Illegal sequences are dealt with in the second step and in the first step, we check if the string is in "sync" (that is, if it starts with a legal leading byte).
EDIT: improved validation for leading byte in Reverse()
class UTF8Utils {
public static void Reverse(byte[] str) {
int len = str.Length;
int i = 0;
int j = len - 1;
// first, check if the string is "synced", i.e., it starts
// with a valid leading character. Will check for illegal
// sequences thru the whole string later.
byte leadChar = str[0];
// if it starts with 10xx xxx, it's a trailing char...

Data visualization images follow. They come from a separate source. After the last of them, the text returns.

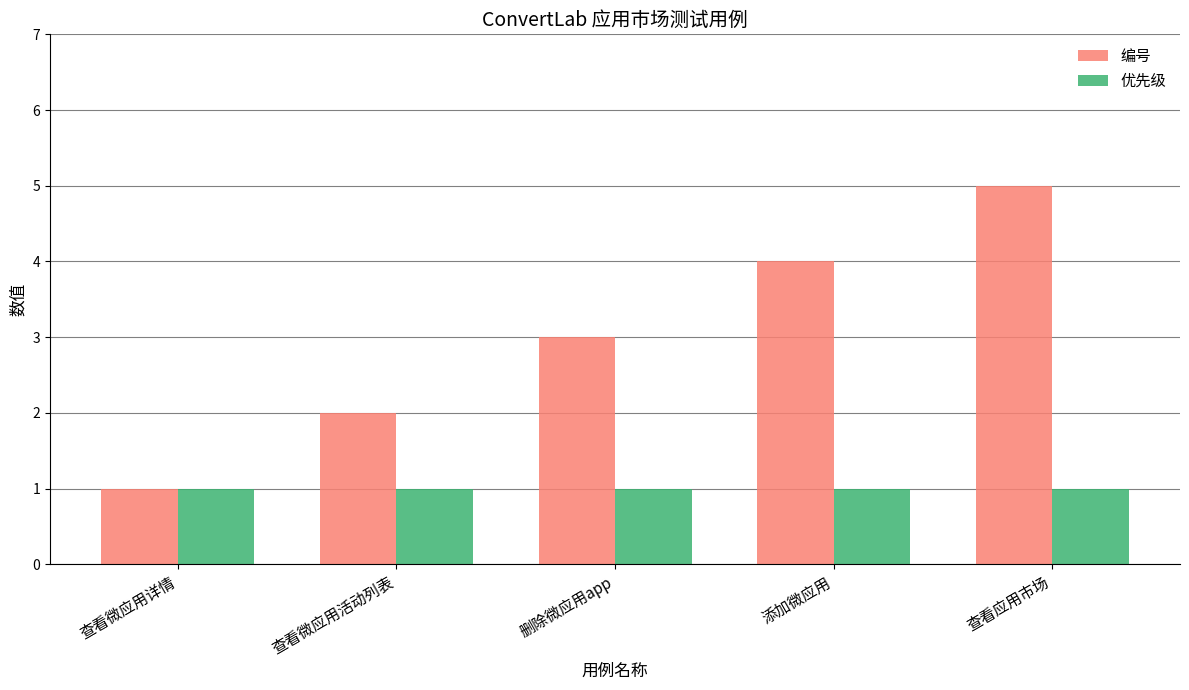

Which category has the lowest value in the 编号 series?

查看微应用详情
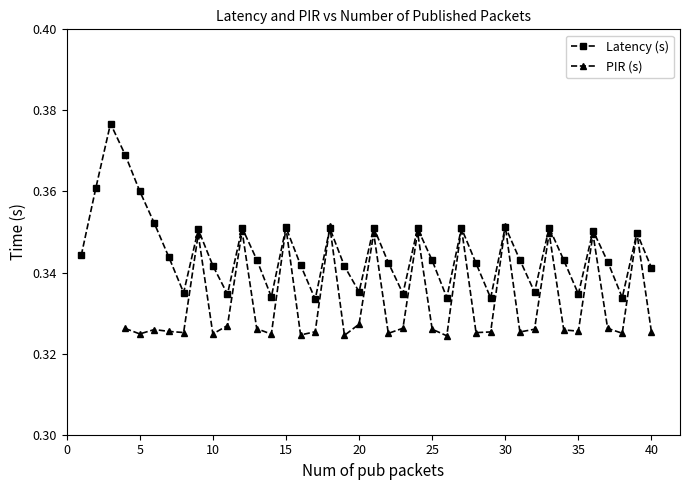

How many Latency (s) values are between 0 and 1?

40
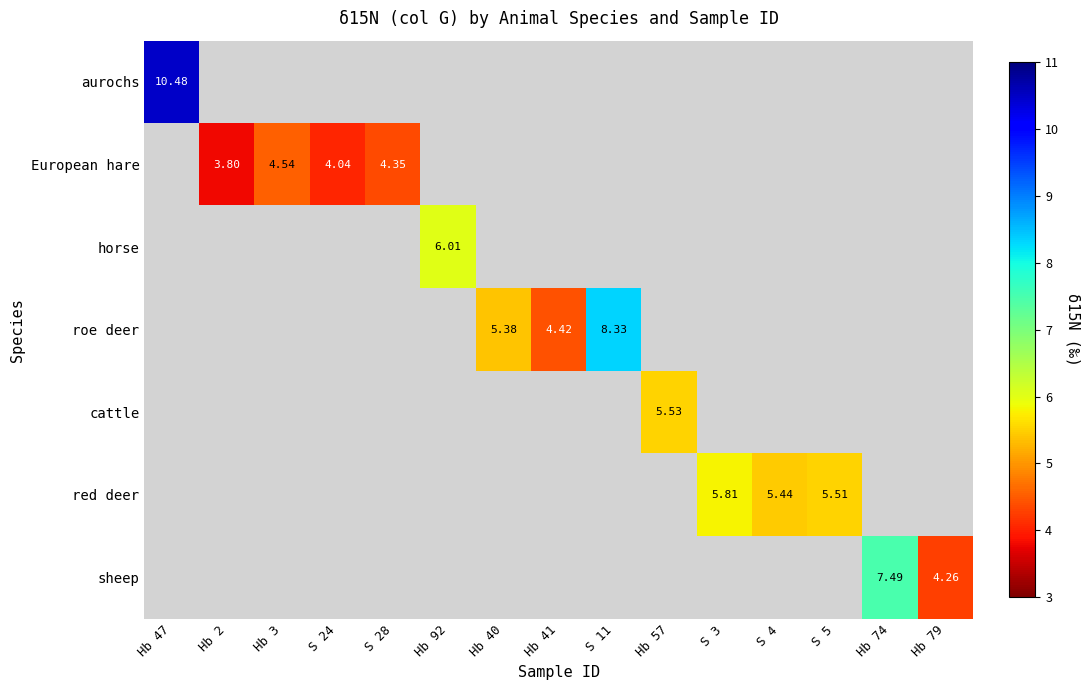

Rank the series at S 11 from lowest to highest value.

aurochs, European hare, horse, roe deer, cattle, red deer, sheep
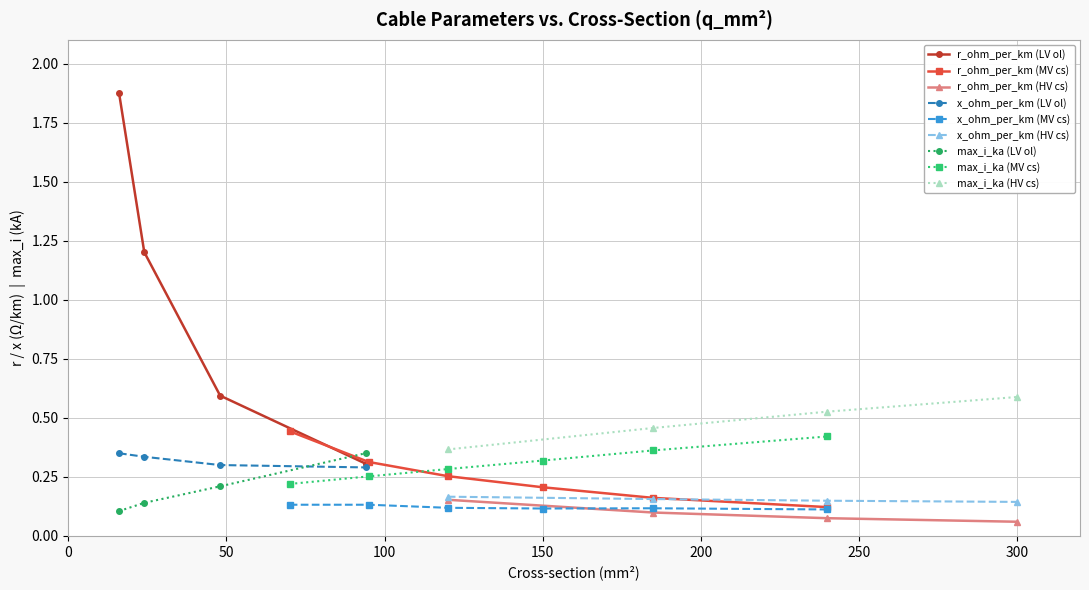

Which series has the largest total across all categories?

r_ohm_per_km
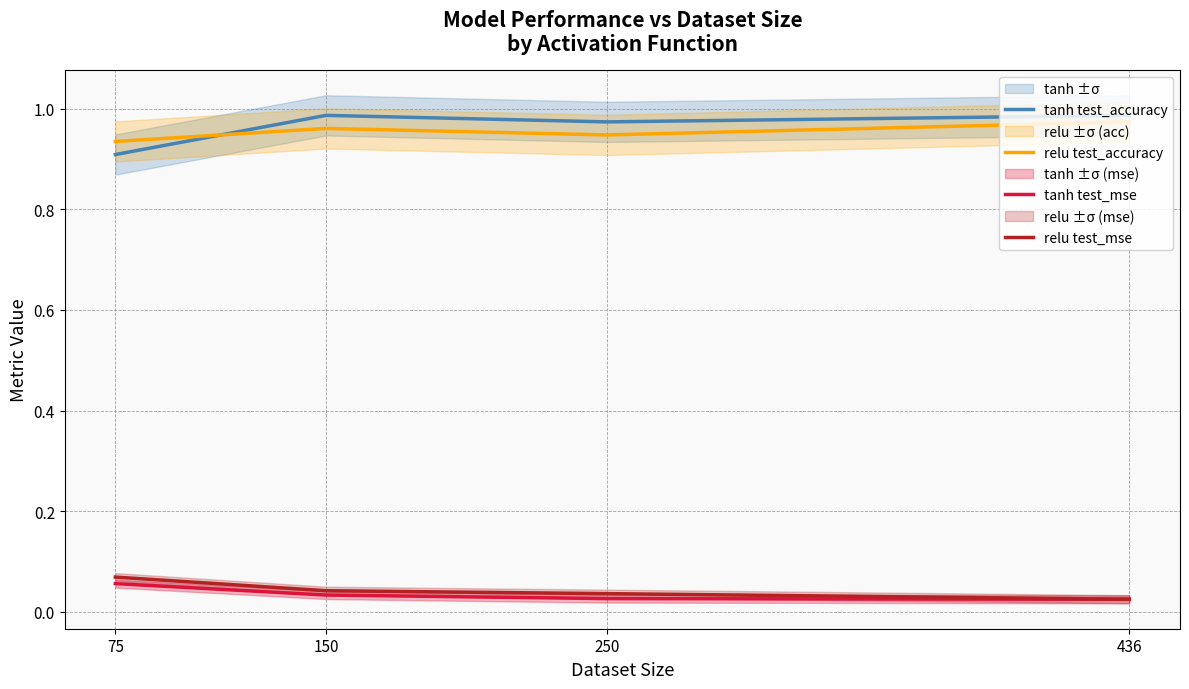

At which label is relu test_accuracy closest to 0?

75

// if it starts with 1111 10xx or 1111 110x
// it's out of the 4 bytes range.
// EDIT: added validation for 7 bytes seq and 0xff
if( (leadChar & 0xc0) == 0x80 ||
(leadChar & 0xfc) == 0xf8 ||
(leadChar & 0xfe) == 0xfc ||
(leadChar & 0xff) == 0xfe ||
leadChar == 0xff) {
throw new Exception("Illegal UTF-8 sequence");
}
// reverse bytes in-place naïvely
while(i < j) {
byte tmp = str[i];
str[i] = str[j];
str[j] = tmp;
i++;
j--;
}
// now, run the string again to fix the multibyte sequences
UTF8Utils.ReverseMbSequences(str);
}
private static void ReverseMbSequences(byte[] str) {
int i = str.Length - 1;
byte leadChar = 0;
int nBytes = 0;
// loop backwards thru the reversed buffer
while(i >= 0) {
// since the first byte in the unreversed buffer is assumed to be
// the leading char of that byte, it seems safe to assume that the
// last byte is now the leading char. (Given that the string is
// not out of sync -- we checked that out already)
leadChar = str[i];
// check how many bytes this sequence takes and validate against
// illegal sequences
if(leadChar < 0x80) {
nBytes = 1;
} else if((leadChar & 0xe0) == 0xc0) {
if((str[i-1] & 0xc0) != 0x80) {
throw new Exception("Illegal UTF-8 sequence");
}
nBytes = 2;
} else if ((leadChar & 0xf0) == 0xe0) {
if((str[i-1] & 0xc0) != 0x80 ||
(str[i-2] & 0xc0) != 0x80 ) {
throw new Exception("Illegal UTF-8 sequence");
}
nBytes = 3;
} else if ((leadChar & 0xf8) == 0xf0) {
if((str[i-1] & 0xc0) != 0x80 ||
(str[i-2] & 0xc0) != 0x80 ||
(str[i-3] & 0xc0) != 0x80 ) {
throw new Exception("Illegal UTF-8 sequence");
}
nBytes = 4;
} else {
throw new Exception("Illegal UTF-8 sequence");
}
// now, reverse the current sequence and then continue
// whith the next one
int back = i;
int front = back - nBytes + 1;
while(front < back) {
byte tmp = str[front];
str[front] = str[back];
str[back] = tmp;
front++;
back--;
}
i -= nBytes;
}
}
}
The best solution:
Convert to a wide char string
Reverse the new string
Never, never, never, never treat single bytes as characters.